Each a_i is a digit that can take any integer value from 0 to r-1. This representation is flexible and varies in length based on the size of a. The last non-zero coefficient a_{l-1} ensures the representation is minimal in size.
For example, in the decimal system (r = 10), the number 345 is represented as 3 hundreds, 4 tens, and 5 units. Thus, understanding integer representation across different bases is essential for grasping Radix Representation.

Logarithmic Functions

Logarithmic functions play a pivotal role in determining the length of a number's representation in different bases. The logarithm base r of a number a, expressed as log_r a, gives power to which base r must be raised to produce a.
More formally:

• The equation \(r^l = a\) implies \(l = log_r a\)

However, since the length l must be an integer, logarithms are used to establish bounds:

• The inequality \(l - 1 \leq log_r a < l\) is arranged.

The floor function rounds down log_r a to the greatest integer less than or equal to log_r a. This is added by 1, hence providing the shortest integer length l = \lfloorlog_r a\rfloor + 1. Logarithms thus help us bridge the understanding between numerical scale and digit count in different bases.

Base Conversion

Base conversion is the process of changing a number from one base to another. Understanding Radix Representation is particularly useful in base conversion.
The number a in base r is represented as:

• \( a = a_0 r^0 + a_1 r^1 + \cdots + a_{l-1} r^{l-1} \)
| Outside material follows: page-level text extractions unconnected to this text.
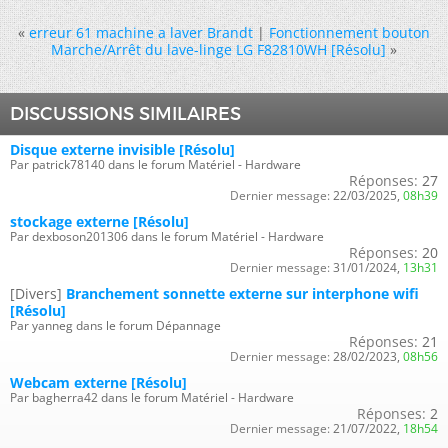
«
erreur 61 machine a laver Brandt
|
Fonctionnement bouton
Marche/Arrêt du lave-linge LG F82810WH [Résolu]
»
DISCUSSIONS SIMILAIRES
Disque externe invisible [Résolu]
Par patrick78140 dans le forum Matériel - Hardware
Réponses:
27
Dernier message:
22/03/2025,
08h39
stockage externe [Résolu]
Par dexboson201306 dans le forum Matériel - Hardware
Réponses:
20
Dernier message:
31/01/2024,
13h31
[Divers]
Branchement sonnette externe sur interphone wifi
[Résolu]
Par yanneg dans le forum Dépannage
Réponses:
21
Dernier message:
28/02/2023,
08h56
Webcam externe [Résolu]
Par bagherra42 dans le forum Matériel - Hardware
Réponses:
2
Dernier message:
21/07/2022,
18h54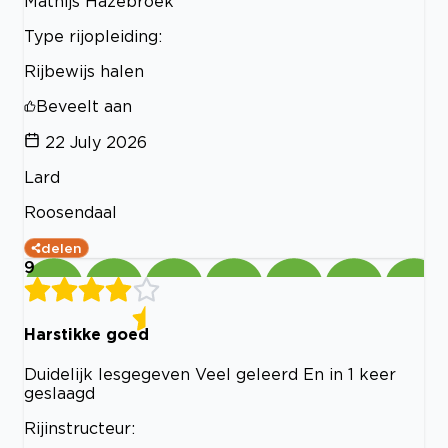
Mathijs Hazebroek
Type rijopleiding:
Rijbewijs halen
Beveelt aan
22 July 2026
Lard
Roosendaal
delen
9
Harstikke goed
Duidelijk lesgegeven Veel geleerd En in 1 keer
geslaagd
Rijinstructeur: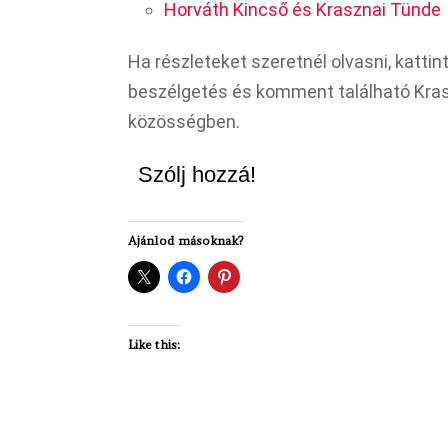
Horváth Kincső és Krasznai Tünde
Ha részleteket szeretnél olvasni, kattint
beszélgetés és komment található Kras
közösségben.
Szólj hozzá!
Ajánlod másoknak?
Like this: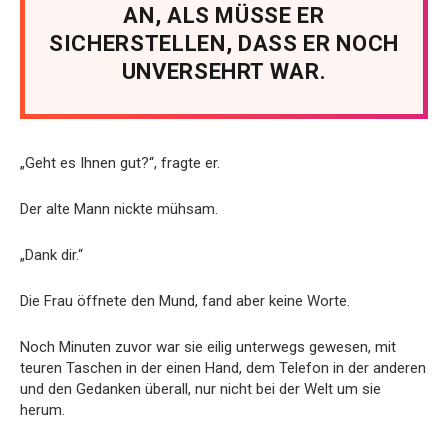
AN, ALS MÜSSE ER
SICHERSTELLEN, DASS ER NOCH
UNVERSEHRT WAR.
„Geht es Ihnen gut?“, fragte er.
Der alte Mann nickte mühsam.
„Dank dir.“
Die Frau öffnete den Mund, fand aber keine Worte.
Noch Minuten zuvor war sie eilig unterwegs gewesen, mit
teuren Taschen in der einen Hand, dem Telefon in der anderen
und den Gedanken überall, nur nicht bei der Welt um sie
herum.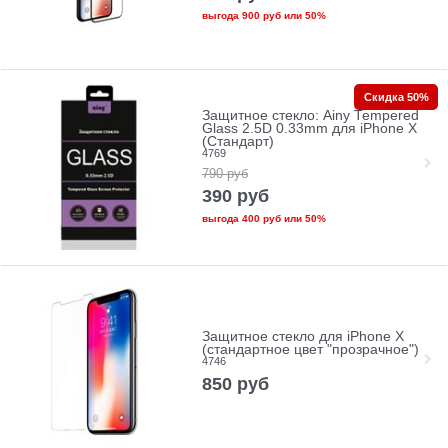
выгода
900 руб
или
50%
Скидка 50%
Защитное стекло: Ainy Tempered
Glass 2.5D 0.33mm для iPhone X
(Стандарт)
4769
790
руб
390
руб
выгода
400 руб
или
50%
Защитное стекло для iPhone X
(стандартное цвет "прозрачное")
4746
850
руб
To convert this number into another base s, repeat the conversion process by recalculating powers and coefficients.
For example, to convert number 345 from base 10 to base 2, divide the number repeatedly by 2, recording remainders - these form the binary equivalent when read backward. Base conversion empowers us to work fluently across different systems.

Mathematical Proof

Mathematical proof involves constructing a logical argument that shows the truth of a given statement using established mathematical principles. Here, we have proved the representation length using inequalities and logarithmic identities.
The proof captures several foundational components:

• Identifying the upper and lower bounds with potentials like \(r^{l-1} \leq a < r^l\)
• Taking the logarithm base r to obtain \(l-1 \leq log_r a < l\)
• Simplifying result to find \(l = \lfloor log_r a \rfloor + 1\), the desired representation length.

This concise step-by-step logical explanation exemplifies how well-defined analytical processes underpin mathematical proofs, turning abstract problems into resolved certainties.